Ricardo.

Ricardo sou, nasci indagorinha, com um coração tão grande quanto o mundo e talvez mais feroz que um leão em posição de ataque. Minha presa? A vida, essa aqui em baixo de um seixo, e ali perto passa um pequeno córrego. Se escorre um pouco, há prazer na água tocando meu corpo pequeno e grande em sonhos. Ao me levantar o raio de sol batendo em meu rosto moreno, é uma sensação de prazer indescritível.

Idas e vindas dentro da água limpa, um espetáculo fantástico de uma espera. Uma luz ali, minha grande esperança. Minha dor necessária no suspiro primeiro, não esquecerei jamais. Pioneiro respirar poético. Ufa! Eu pensei isso sim, uma onomatopéia única num momento religiosamente bonito. Uma dependência tão aconchegante que até as rápidas ausências do cheiro de minha mãe, me deixava um tanto choroso. Papai me olha do vidro de fora, seu olhar se enche de lágrimas, a espera finalmente tinha começado. A luz me incomoda, nem sei se chama isso de luz, mas deve ser a luz mesmo, lugar excessivamente iluminado. Por mim, voltaria agora mesmo para o ventre de minha mãe Camila, lá o líquido amniótico era um banquete dos deuses. Que saudades daquele tempo. Um jantar imensamente compartilhado. Mamãe comia uma maçã, eu comia suflê de maçã. Ah! Que saudades de minha casa primeira. Foi uma espera que durou nove segundos, ou foram nove milênios? Ou noves fora, xis ao quadrado, fórmula de Baskara, daquela matemática que ainda aprenderei? São perguntas que meu coração agora nem desconfia que se esforçará em responder, também isto não importa. Meu objetivo de agora em diante será abrir os olhos. Quero ver meus pais, quero ser quem sabe historiador, que nem meu pai sugestionou outro dia, ouvi ainda bem baixinho, afinal separado pelo muro de carne, a barriga da minha mãe, só deu para ouvir o sufixo “dor”. Posso ser também quem sabe, aviador, laminador ou até mesmo sofredor, se acaso chegar a torcer pelo São Paulo Futebol Clube...  
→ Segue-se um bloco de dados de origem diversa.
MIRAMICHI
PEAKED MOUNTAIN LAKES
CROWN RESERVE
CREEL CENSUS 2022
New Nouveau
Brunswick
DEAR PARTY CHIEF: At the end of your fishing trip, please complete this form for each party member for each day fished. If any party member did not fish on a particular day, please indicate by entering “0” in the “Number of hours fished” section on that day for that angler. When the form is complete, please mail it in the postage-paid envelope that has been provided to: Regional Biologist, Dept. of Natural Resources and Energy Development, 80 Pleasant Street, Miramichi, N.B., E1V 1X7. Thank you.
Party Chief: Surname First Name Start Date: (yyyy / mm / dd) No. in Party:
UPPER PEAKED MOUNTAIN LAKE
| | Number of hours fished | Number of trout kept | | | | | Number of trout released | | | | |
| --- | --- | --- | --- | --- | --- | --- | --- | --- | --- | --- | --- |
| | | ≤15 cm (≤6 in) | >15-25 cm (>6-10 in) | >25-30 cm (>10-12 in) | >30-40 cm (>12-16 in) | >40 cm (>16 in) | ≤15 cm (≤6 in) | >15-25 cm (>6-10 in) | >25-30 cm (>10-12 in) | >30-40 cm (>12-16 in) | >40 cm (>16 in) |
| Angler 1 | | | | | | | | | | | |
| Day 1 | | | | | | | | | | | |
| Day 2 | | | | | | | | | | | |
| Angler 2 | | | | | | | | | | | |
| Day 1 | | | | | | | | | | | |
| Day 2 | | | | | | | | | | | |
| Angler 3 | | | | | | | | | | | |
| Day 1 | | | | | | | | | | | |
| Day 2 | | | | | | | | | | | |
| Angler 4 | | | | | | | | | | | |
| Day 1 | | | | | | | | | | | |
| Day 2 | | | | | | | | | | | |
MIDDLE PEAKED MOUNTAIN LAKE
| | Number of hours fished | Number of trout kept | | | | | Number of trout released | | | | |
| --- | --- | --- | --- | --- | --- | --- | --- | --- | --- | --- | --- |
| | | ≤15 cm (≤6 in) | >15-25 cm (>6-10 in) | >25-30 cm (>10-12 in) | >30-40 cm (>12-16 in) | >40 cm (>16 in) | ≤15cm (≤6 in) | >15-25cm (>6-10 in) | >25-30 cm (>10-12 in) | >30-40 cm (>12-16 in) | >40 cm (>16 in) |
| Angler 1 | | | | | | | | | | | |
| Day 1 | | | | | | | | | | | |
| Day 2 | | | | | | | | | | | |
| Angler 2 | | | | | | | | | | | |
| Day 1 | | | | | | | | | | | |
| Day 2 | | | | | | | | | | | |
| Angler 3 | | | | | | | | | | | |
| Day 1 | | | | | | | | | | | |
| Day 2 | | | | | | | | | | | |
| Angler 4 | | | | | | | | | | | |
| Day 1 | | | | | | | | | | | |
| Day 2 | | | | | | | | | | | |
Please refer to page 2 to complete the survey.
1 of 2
Apenas durmo agora, embalado por minha mãe. Antes menina, depois senhorita, um pouco antes de terminar estas letras, se chamava Camila, nascida e criada no seio da dedicação, do esforço e da paciência, mestre e doutora das leis de poucos. Apenas durmo um pouco Ricardo e um pouco mais Ricardinho vou logo loginho querer engatinhar. Anseio tanto não me perder de tanto dormir, se não minha avó Maria me pega em sonho mesmo, igual fazia com meu pai Eduardo. E onde está o pai de Ricardo mesmo? Ah! Certamente está por ai, perdido em sonho, não tem paciência de acordar, vive no mundo do sono, só para não perder minha mão. E eu ele dormiremos mais um pouquinho, nós dois agora, pai, filho, mãe, amigos e família, somos uma só carne, esperando que sejamos logo acordados para a vida, pois se não, o sol entra na nossa bunda, e aí vocês vão ver a festa.

Obrigado papai, mamãe, família e amigos, desculpe a demora, mas eu dormi um pouco mais e perdi a hora. Ainda dá tempo de comemorar meu nascimento?


Atenciosamente,


Ricardo Coração de Leão Braga de Oliveira.